Once a drug addict and a thief, Canadian minister Monty Lewis uses his testimony to draw people to Christ
An ex-drug addict who used to beat other addicts senseless, steal wallets and forge doctors’ signatures to maintain his habit now advises the Canadian government on chaplaincy issues within the prison system and recently received the Queen’s Golden Jubilee Medal for turning his life around.
A salvation experience while lying naked, about to commit suicide, in the isolation hole of a maximum-security institution left Monty Lewis changed forever. He was delivered of his chemical addictions; anger, fear and other emotional problems eventually disappeared too.
“In my entire life, I had never felt loved until that moment, that instant when I told God I wasn’t worth saving but asked Him to let me die with dignity. An explosion of God’s love filled that prison hole and a peace I’d never known let me sleep like a baby for the first time in years,” recalls Lewis, 58, of his 1977 conversion at Dorchester Penitentiary in New Brunswick.
The next morning he received a visit from a Salvation Army captain, who led him in the sinner’s prayer.
Lewis, who finished hosting his second Coalition of Prison Evangelists’ (COPE) conference for 250 international prison evangelists in September in Fredericton, New Brunswick, believes God protected him through almost 20 years of brawling, stealing, forgery, drugs, alcohol and womanizing. At one point, he had dozens of charges pending, from assault causing bodily harm to robbery with violence, stretching from his home province of Nova Scotia on Canada’s east coast to British Columbia on the nation’s west coast.

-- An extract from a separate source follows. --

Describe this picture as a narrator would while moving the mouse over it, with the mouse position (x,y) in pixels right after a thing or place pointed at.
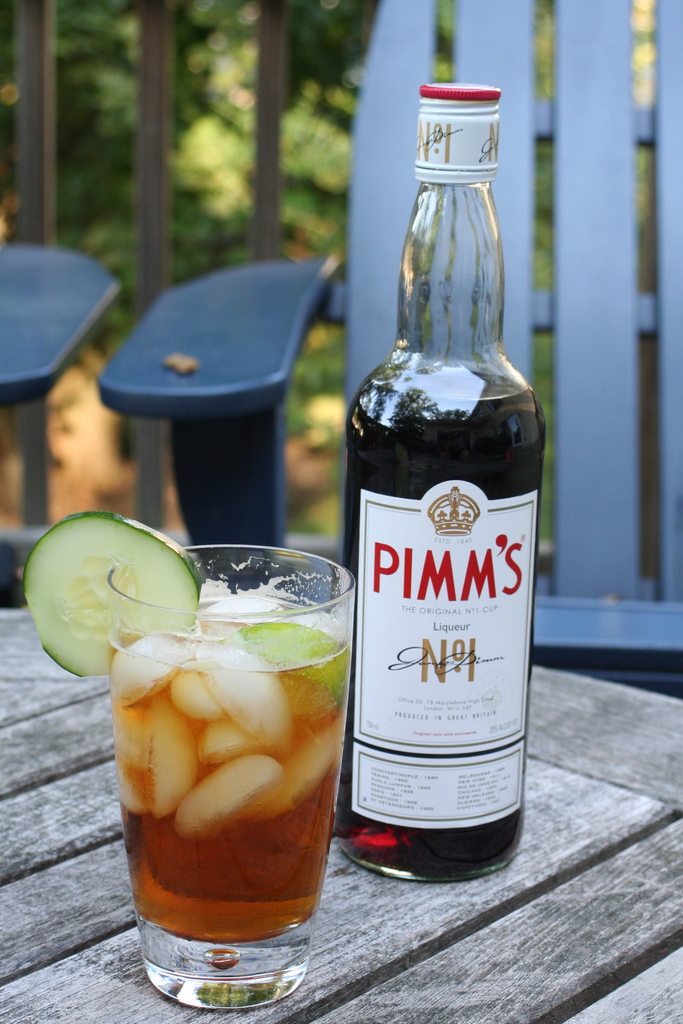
In this image I can see there is a glass (306,888) and bottle (393,843) kept on the table (451,920), back side I can see a fence (169,114) and there are some trees (208,76) visible, back side of the fence (169,105). on the glass (153,774) there is a drink (155,805).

“I always had a sixth sense–a voice inside would say, ‘Don’t go down that alley’–I know now it was the Holy Spirit. I remember once being in a car with a hooker; we were driving to a pig farm in Penticton, British Columbia, and that same voice told me clearly to get out of the car. I found out later it was the famous pig farm where 50 prostitutes were killed, dismembered and buried,” he said.
The sordid quality of Lewis’ early adult years was preceded by an equally disturbing childhood as Lewis’ alcoholic father frequently beat his mother and told Lewis he would never amount to anything. As a child, Lewis was sexually abused by some teenage boys, an experience he said made him feel “dirty, stinky and never as good as anyone else.”
After accepting Christ and going clean, Lewis got a lucrative job, married Lynda, who he met at an Alcoholics Anonymous meeting, and had three children. In 1986 he started Cons for Christ, a Canadian ministry whose workers visit inmates in jail and send them Bibles, and follow up by discipling them when they’re on the outside.
Cons for Christ has since spread internationally to Haiti, Estonia, the Ivory Coast, Britain and France. Cons for Christ sponsored its first COPE conference in British Columbia in 2001. The conference was co-sponsored and funded by Kenneth Copeland Ministries.
Lewis is now chaplain’s adviser to the department of public safety in New Brunswick and wrote a training manual used throughout the Canadian prison system called Can the Chaplain Do It Alone? As an ordained minister with the Apostolic Church of Pentecost of Canada, he frequently shares his testimony at schools, churches and prisons.
Although the severe limp in his left leg from a terrible fight and the “train tracks” running down his left arm from years of shooting heroin belie Lewis’ past, he now seems every inch a respectable, hard-working person; a man with a mission.
“God has shown me my destiny,” Lewis told Charisma, “and it’s to reach the hearts of those who are imprisoned not just by bars, but by their own sin, shame, hatred and unforgiveness.”